This is an Eval Central archive copy, find the original at depictdatastudio.com.
In 1998, NASA launched the unmanned Mars Climate Orbiter to study the atmosphere of Mars.
However, the spacecraft never finished its mission. In fact, upon reaching Mars the next year, the $125 million spacecraft promptly crash landed into Mars, disintegrating in the atmosphere.
What could have caused such a crash landing?
Was it a freak meteor strike?
Faulty equipment?
ALIENS, perhaps?!?
The answer, surprisingly, is that the crash was caused by a classic case of BAD DATA.
That’s right–this spacecraft, this wonder of science, was rendered useless by bad data being entered into its flawless system. The Mars Climate Orbiter was designed to work on metric units, but unfortunately commands for the spacecraft were being sent from Earth in English units.
The result was a $125 million conversion error.
Collecting Survey Data at HOPE International
So what exactly does this have to do with spreadsheets? I’m glad you asked. I work with the nonprofit HOPE International as a Listening, Monitoring, and Evaluation Analyst. The mission of HOPE is to invest in the dreams of families in the world’s underserved communities as we proclaim and live the Gospel.
My team contributes to that by facilitating listening to those we serve, primarily through administering surveys and analyzing the data. Our surveys focus on many things–impact, experience, satisfaction, etc.–but regardless of the focus area, I always can’t WAIT to dive into the results.
When you spend so long crafting a questionnaire, translating it just right, and training enumerators to administer the survey, it’s nearly impossible to resist jumping into analysis once the results are in.
However, I’ve found that this is precisely what I must do–resist the urge to jump straight into analysis.

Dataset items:
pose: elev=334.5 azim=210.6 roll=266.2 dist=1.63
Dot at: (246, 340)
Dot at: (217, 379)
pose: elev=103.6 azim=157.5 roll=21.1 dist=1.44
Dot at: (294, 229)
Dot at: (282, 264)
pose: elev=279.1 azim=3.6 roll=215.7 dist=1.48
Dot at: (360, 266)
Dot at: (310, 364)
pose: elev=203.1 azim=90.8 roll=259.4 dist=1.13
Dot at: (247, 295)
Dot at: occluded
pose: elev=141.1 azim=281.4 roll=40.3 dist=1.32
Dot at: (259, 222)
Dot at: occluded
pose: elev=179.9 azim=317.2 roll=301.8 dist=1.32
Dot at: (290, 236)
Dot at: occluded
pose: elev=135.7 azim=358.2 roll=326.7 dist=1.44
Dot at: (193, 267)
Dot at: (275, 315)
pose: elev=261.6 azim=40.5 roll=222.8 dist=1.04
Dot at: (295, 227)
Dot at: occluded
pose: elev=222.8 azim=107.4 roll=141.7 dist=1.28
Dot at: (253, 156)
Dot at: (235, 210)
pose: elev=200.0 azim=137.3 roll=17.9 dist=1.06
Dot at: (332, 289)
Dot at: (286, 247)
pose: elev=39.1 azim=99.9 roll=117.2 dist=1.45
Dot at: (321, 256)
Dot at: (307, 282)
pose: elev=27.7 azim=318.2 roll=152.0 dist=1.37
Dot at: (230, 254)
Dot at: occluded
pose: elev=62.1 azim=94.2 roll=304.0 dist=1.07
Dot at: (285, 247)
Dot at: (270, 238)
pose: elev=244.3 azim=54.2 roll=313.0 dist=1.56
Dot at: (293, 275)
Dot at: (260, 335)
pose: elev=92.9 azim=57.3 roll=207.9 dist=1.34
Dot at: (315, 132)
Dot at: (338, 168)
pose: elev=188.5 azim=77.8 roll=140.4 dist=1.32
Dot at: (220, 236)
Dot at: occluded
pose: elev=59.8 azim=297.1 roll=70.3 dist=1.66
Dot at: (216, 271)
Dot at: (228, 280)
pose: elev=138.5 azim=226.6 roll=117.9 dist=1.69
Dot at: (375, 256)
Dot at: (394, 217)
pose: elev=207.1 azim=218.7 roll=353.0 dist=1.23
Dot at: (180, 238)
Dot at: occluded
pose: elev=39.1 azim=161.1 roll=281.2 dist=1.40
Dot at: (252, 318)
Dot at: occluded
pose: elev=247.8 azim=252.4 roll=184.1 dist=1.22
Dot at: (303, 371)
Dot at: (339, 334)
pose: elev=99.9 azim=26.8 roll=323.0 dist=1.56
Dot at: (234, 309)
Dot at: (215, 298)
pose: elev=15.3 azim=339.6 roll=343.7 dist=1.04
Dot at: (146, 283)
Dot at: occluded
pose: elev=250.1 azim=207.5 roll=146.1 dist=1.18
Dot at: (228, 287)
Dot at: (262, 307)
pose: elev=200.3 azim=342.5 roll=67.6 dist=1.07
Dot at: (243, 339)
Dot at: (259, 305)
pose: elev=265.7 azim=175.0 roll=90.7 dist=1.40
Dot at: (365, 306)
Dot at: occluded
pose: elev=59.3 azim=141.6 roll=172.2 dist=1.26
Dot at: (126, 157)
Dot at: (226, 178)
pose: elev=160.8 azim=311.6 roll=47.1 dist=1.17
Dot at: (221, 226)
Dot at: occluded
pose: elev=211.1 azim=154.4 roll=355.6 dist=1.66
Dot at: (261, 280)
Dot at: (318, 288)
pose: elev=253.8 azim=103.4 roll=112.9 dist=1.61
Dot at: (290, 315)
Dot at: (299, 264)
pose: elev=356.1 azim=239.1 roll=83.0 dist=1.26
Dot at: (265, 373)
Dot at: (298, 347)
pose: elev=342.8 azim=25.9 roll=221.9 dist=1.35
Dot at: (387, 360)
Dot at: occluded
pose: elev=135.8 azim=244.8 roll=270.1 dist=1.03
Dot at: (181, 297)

◆ **COMPLETE THE FOLLOWING**:
1. Do these statements agree with the Mars Climate Orbiter post? (a) The spacecraft was launched in 1998. (b) Commands for the spacecraft were sent from Earth in metric units. (c) The writer works at HOPE International as a Listening, Monitoring, and Evaluation Analyst. Answer yes or no for each, quoting the words of the post that decide it.
2. Could you extend the Mars Climate Orbiter post, picking up right after its last sentence?
Nothing here depends on the listing.

◆ **ANSWERS FOR THE TASKS**:
1.
(a) Yes: "In 1998, NASA launched the unmanned Mars Climate Orbiter to study the atmosphere of Mars."
(b) No: "commands for the spacecraft were being sent from Earth in English units."
(c) Yes: "I work with the nonprofit HOPE International as a Listening, Monitoring, and Evaluation Analyst."

2.
This is because, just as in the case of the Mars Climate Orbiter, a perfectly designed analysis system with flawless pivot tables will amount to nothing (or worse, a $125 million error) without proper data flowing into the system.
That’s right–I’m talking about DATA CLEANING.
Why Data Cleaning?
Data cleaning is an essential part of our survey process.
There have been many real-world situations where the results would have been biased or even completely incorrect had we not first taken the time to clean the data.
Here are a few situations we’ve encountered in the past:
- Duplicate survey responses caused by system error, or a respondent accidentally taking a survey twice.
- Pretest/training responses being included with the actual data from survey administration.
- Surveys being completed in an extremely short amount of time, where most if not all of the answer choices were blank.
- Data entry errors, such as accidentally copying a response in Excel across multiple rows and erasing original responses.
As you can see, the issues above would cause drastic differences if not corrected through a data cleaning process.
As tempting as it is to jump straight into crafting pivot tables and analyzing the results of the survey, engaging in a thorough cleaning and recoding of the data is vital to ensuring accurate results.
6 Data Cleaning Steps to Save You Millions
I’d like to show you what we do for our data cleaning process, and how Simple Spreadsheets helped to make this process even stronger.
In this article, you’ll learn:
- How to check for duplicates (for example, if someone accidentally took the same survey twice);
- How to check the survey for changes (for example, if translation typos were found after going live);
- How to check for outliers in survey duration (how long it takes someone to complete a survey);
- How to Use COUNTA and COUNTBLANK;
- How to Recode Variables with IF Statements; and
- How to Combine Datasets Together with VLOOKUP.
Yes, all of these data cleaning steps can be completed in Microsoft Excel.
(1) How to Look for Duplicates
One of the most important steps in our data cleaning process is to look for “duplicates.”
Duplicates are two (or more) entries that are either exactly the same, or match on a critical piece of information (like ID number or name).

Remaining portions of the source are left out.